An incredibly detailed account of the WebKit’s team’s adaptive locking project (a lock that uses a global concurrent hashtable for parking and unparking threads). The end result is a two-bit lock and across-the-board performance increases.

  1. 10

    The section on barging vs convoying is particularly interesting to me. OpenBSD (user land) spin locks are unfair, which I decided was bad. I replaced them with ticket locks, which enforce fifo behavior. All is better, right? Micro tests certainly showed increased fairness, but larger applications (like, uh, a certain browser) became much slower. Not the desired result. Stupid communists and their fairness, wrong about everything!

    1. 2

      If you’re optimizing for performance, there’s no one-size-fits-all lock implementation to use. That’s why libraries such as Intel’s TBB provide both queuing mutexes and spin locks - as well as reader-writer variations of both. As mentioned in the OP, spinlocks are appropriate when contention is light and critical sections are short. Queueing mutexes work best when contention is moderate to heavy and critical sections are longer.

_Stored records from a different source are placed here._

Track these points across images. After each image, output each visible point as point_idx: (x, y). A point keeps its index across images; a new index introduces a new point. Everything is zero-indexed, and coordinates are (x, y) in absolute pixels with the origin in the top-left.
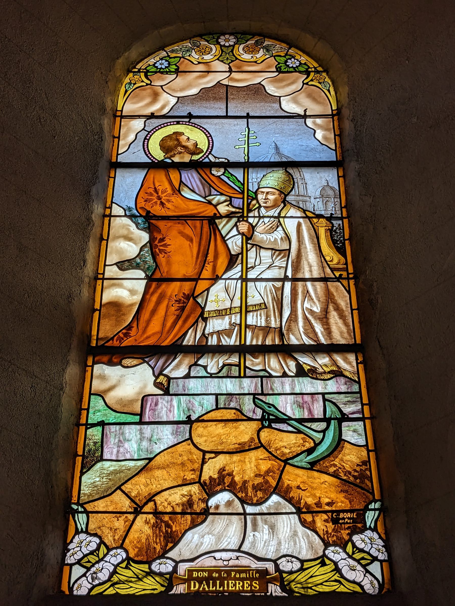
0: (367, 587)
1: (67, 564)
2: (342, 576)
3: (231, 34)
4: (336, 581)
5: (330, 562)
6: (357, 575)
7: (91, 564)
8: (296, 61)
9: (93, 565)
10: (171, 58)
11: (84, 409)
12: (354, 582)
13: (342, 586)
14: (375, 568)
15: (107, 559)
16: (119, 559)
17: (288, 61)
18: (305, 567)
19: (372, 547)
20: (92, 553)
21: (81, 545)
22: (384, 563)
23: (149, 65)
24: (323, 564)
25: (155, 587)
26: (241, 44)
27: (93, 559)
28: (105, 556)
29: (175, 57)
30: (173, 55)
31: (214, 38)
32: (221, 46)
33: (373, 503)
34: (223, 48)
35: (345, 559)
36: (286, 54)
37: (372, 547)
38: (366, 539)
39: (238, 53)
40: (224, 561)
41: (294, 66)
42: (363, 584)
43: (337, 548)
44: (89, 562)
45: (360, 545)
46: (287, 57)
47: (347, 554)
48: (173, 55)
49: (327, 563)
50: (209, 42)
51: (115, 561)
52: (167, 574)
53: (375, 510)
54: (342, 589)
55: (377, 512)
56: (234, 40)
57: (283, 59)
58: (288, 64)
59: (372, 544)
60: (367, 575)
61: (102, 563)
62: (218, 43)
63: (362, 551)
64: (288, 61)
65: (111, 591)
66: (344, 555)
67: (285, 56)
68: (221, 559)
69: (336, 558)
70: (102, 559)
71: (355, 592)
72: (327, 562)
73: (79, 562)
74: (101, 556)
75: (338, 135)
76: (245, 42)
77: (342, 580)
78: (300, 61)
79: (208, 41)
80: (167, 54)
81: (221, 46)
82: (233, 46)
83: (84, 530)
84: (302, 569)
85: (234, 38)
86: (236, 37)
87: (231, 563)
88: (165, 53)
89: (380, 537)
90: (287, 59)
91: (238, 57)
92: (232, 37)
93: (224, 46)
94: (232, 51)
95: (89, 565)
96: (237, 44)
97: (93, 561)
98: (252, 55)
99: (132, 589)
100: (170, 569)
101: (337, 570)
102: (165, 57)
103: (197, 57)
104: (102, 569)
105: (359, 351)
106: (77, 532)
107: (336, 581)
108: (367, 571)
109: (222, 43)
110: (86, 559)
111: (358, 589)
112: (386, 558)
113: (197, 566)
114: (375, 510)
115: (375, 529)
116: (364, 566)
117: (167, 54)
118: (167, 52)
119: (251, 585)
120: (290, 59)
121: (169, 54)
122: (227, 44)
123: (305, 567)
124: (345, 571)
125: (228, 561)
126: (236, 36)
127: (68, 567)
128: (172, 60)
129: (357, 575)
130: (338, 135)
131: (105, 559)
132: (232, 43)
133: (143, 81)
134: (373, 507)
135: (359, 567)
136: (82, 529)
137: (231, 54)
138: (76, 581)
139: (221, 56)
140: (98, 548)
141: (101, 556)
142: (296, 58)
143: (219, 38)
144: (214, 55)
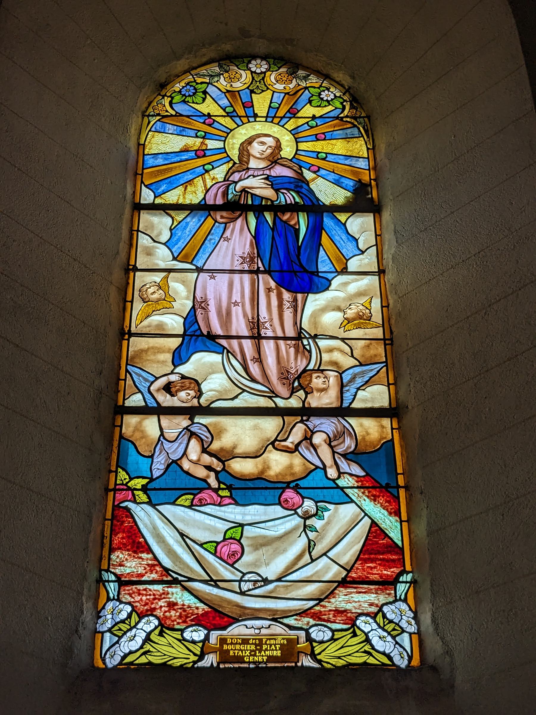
0: (397, 660)
1: (99, 632)
2: (373, 648)
3: (263, 58)
4: (365, 652)
5: (361, 632)
6: (387, 646)
7: (123, 632)
8: (330, 93)
9: (125, 633)
10: (197, 84)
11: (113, 472)
12: (384, 653)
13: (371, 657)
14: (405, 640)
15: (140, 626)
16: (152, 626)
17: (322, 93)
18: (335, 637)
19: (402, 619)
20: (123, 621)
21: (116, 612)
22: (413, 635)
23: (175, 92)
24: (355, 635)
25: (188, 656)
26: (273, 71)
27: (124, 627)
28: (137, 624)
29: (202, 83)
30: (199, 80)
31: (244, 62)
32: (252, 72)
33: (405, 575)
34: (253, 74)
35: (375, 630)
36: (321, 86)
37: (402, 619)
38: (397, 610)
39: (269, 82)
40: (255, 629)
41: (329, 99)
42: (392, 655)
43: (368, 618)
44: (120, 629)
45: (390, 616)
46: (322, 89)
47: (378, 625)
48: (199, 80)
49: (358, 634)
50: (239, 67)
51: (148, 628)
52: (199, 642)
53: (406, 582)
54: (371, 660)
55: (408, 585)
56: (266, 66)
57: (317, 90)
58: (321, 96)
59: (401, 616)
60: (397, 646)
61: (134, 630)
62: (249, 69)
63: (391, 621)
64: (322, 93)
65: (143, 660)
66: (375, 626)
67: (319, 88)
68: (253, 627)
69: (367, 628)
70: (135, 627)
71: (383, 664)
72: (358, 632)
73: (110, 630)
74: (133, 624)
75: (373, 180)
76: (277, 69)
77: (371, 651)
78: (335, 94)
79: (237, 66)
80: (194, 78)
81: (252, 72)
82: (265, 73)
83: (116, 597)
84: (333, 639)
85: (266, 64)
86: (269, 63)
87: (264, 631)
88: (191, 77)
89: (410, 609)
90: (321, 91)
91: (270, 87)
92: (264, 62)
93: (255, 72)
94: (263, 79)
95: (120, 633)
96: (269, 70)
97: (125, 630)
98: (284, 85)
99: (166, 657)
100: (202, 637)
101: (368, 640)
102: (192, 82)
103: (225, 83)
104: (135, 636)
105: (394, 417)
106: (109, 599)
107: (365, 652)
108: (397, 643)
109: (253, 69)
110: (116, 628)
111: (386, 661)
112: (416, 631)
113: (229, 634)
114: (406, 582)
115: (405, 601)
116: (394, 637)
117: (194, 78)
118: (193, 76)
119: (254, 659)
120: (324, 91)
121: (196, 79)
122: (258, 71)
123: (335, 637)
124: (375, 641)
125: (260, 629)
126: (267, 61)
127: (100, 635)
128: (199, 86)
129: (387, 646)
130: (373, 179)
131: (137, 627)
132: (264, 70)
133: (168, 112)
134: (405, 580)
135: (389, 638)
136: (114, 597)
137: (262, 81)
138: (108, 650)
139: (251, 83)
140: (129, 616)
141: (133, 624)
142: (330, 90)
143: (250, 62)
144: (244, 82)
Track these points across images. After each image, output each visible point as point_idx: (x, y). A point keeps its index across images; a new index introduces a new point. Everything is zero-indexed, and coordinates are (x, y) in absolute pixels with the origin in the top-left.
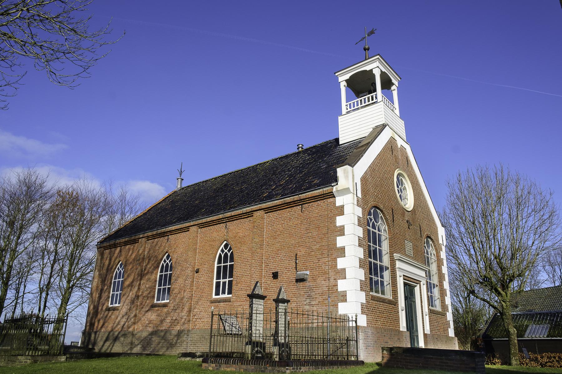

      On TSX-enabled hardware, it’s also worth trying TBB’s speculative_mutex which attempts to use the XBEGIN and XEND instructions to execute the critical section, falling back to spinning if too many aborts happen. If a lock is mostly uncontended, XBEGIN/XABORT is about 20% faster than the equivalent spinlock acquisition in my experience.

    2. 1

      Looking at the parking lot api, it looks like an emulation of what the kernel does in futexes. I’m curious if/why this is more efficient than simply using futexes directly for waiting (or similar APIs on other systems).

      1. 1

        The futex may be more efficient, but not available on many target platforms. An optional futex backend could be a good refinement after they get the generic version working.

        1. 1

          AFAIK futexes are not implemented in OS X. Shame, as they seem like a really valuable API to have.

          1. 2

            Right. They have psynch_mutex*, though, which I’m currently trying to reverse engineer for a personal thing.

            I’m still trying to sort out the semantics, but it… maybe… looks like it could do similar things. (And if there’s anyone reading who is familiar with how exactly it works, I would buy you many beers for some explanation.)